Richard Goldthwaite, in The Economy of Renaissance Florence notes that the supervisor and architect of the Florence cathedral was paid a salary of 100 florins per year in the late 13th century, or 11.25 troy ounces of gold. In fact, a man could live very comfortably back then with an income of 150 gold florins (17 troy ounces).
We also know that, in the 15th century:
- A maidservant could be hired for 10 gold florins a year. (1.1 troy ounces)
- The annual salary for a “cashier” in the Medici bank was 40 gold florins (4.5 troy ounces)
- An “apprentice” in the Medici bank earned 20 gold florins annually (2.25 troy ounces)
In Charles Dickens’ 1843 novella, A Christmas Story, Scrooge paid Bob Cratchit 15 silver shillings per week. A silver shilling at that time had a silver content of about 5.2 grams — which means Cratchit received 133 troy ounces of silver annually as an accounting clerk.

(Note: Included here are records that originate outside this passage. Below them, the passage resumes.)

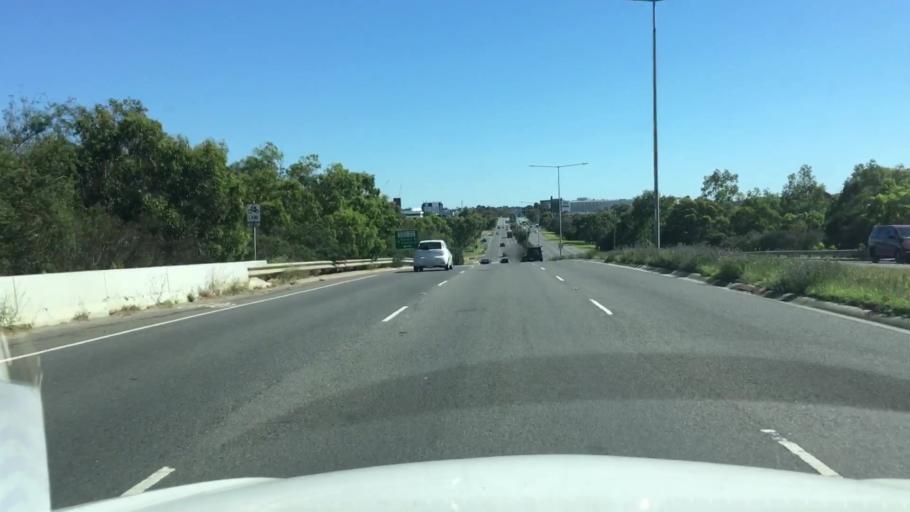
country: AU
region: Victoria
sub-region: Greater Dandenong
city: Springvale
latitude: -37.9387
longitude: 145.1402
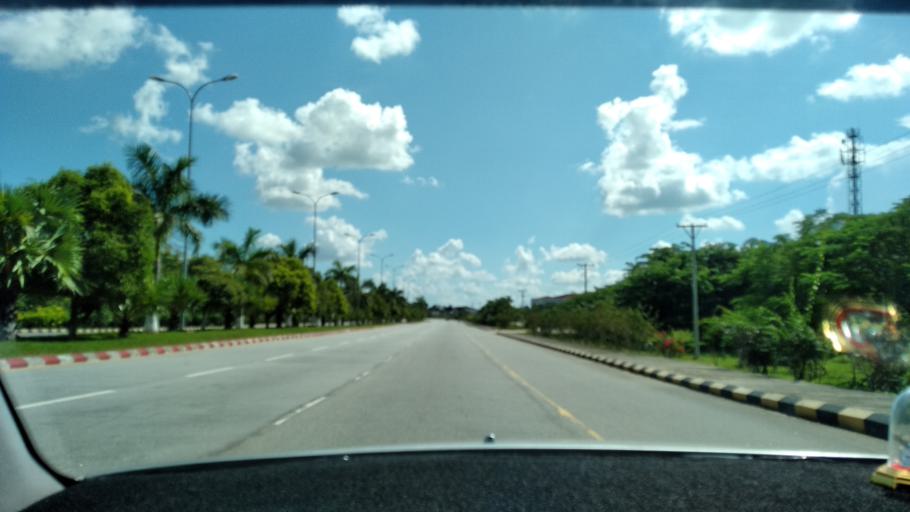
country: MM
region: Mandalay
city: Nay Pyi Taw
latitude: 19.7819
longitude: 96.1441
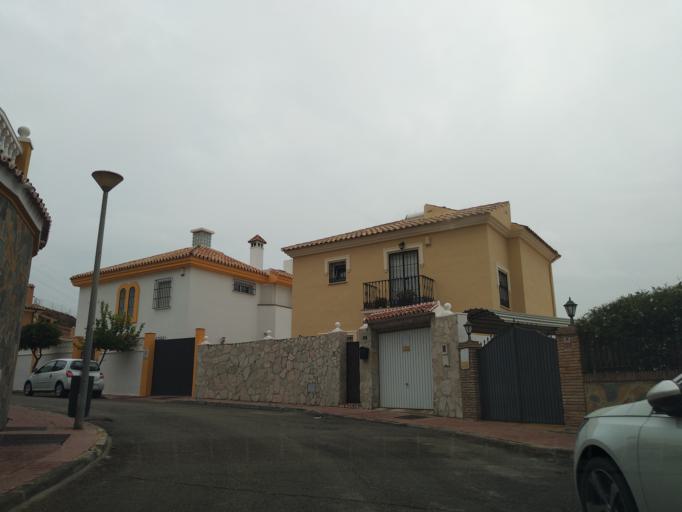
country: ES
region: Andalusia
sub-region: Provincia de Malaga
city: Malaga
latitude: 36.7442
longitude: -4.4751
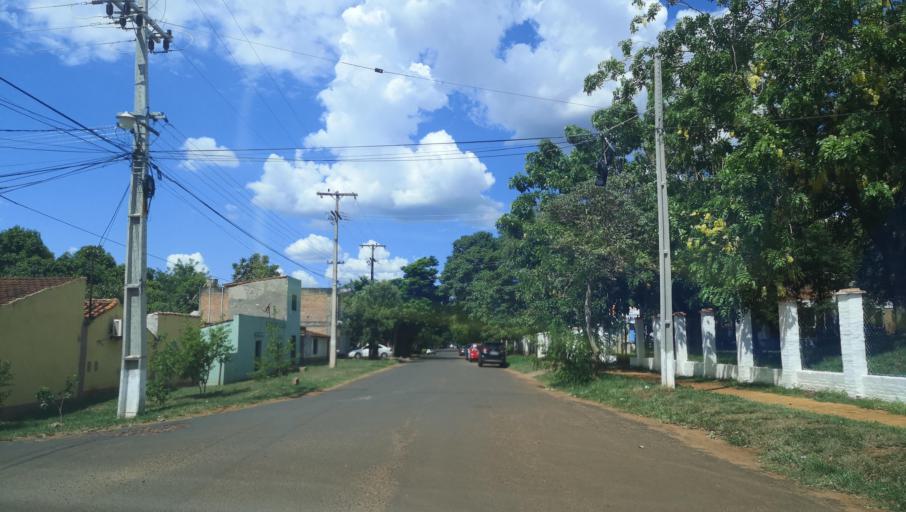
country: PY
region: Misiones
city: Santa Maria
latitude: -26.8887
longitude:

By the early 20th century, Henry Ford was paying his Model T line workers $5 per day. However most people don’t realize that approximately half of that $5 rate was bonus pay over and above their regular rate of $2.25 per hour. But even at $2.25 per hour, those early auto workers were earning the daily equivalent of 1.6 troy ounces of silver per day — or about 416 troy ounces of silver annually.
Historical data from Europe also shows that in the last half of the 19th century, common laborers were paid an average daily wage of 0.44 troy ounces of silver, while building craftsmen were paid 0.77 troy ounces of silver. During the Great Depression, an American carpenter could earn $2 per day — that’s the equivalent of 1.4 troy ounces of silver coins at the time — to install a hardwood floor in a Sears-type bungalow.
In 1964, a US Army private earned $78 per month. Based upon the silver content of US currency at the time, that’s equivalent to 77 troy ounces of silver annually — roughly twice the pay of his Roman Empire counterpart.
The Bottom Line
Today a worker making the minimum wage averages, at best, $120 a day. With that in mind, in order for silver to reach the historical valuations it enjoyed two millennia ago, the humble denarius — roughly 0.1 troy ounces of silver — would need to have a melt value of $120.
This implies that silver is currently more than 70 times cheaper on a historical basis than it should be. Think about that.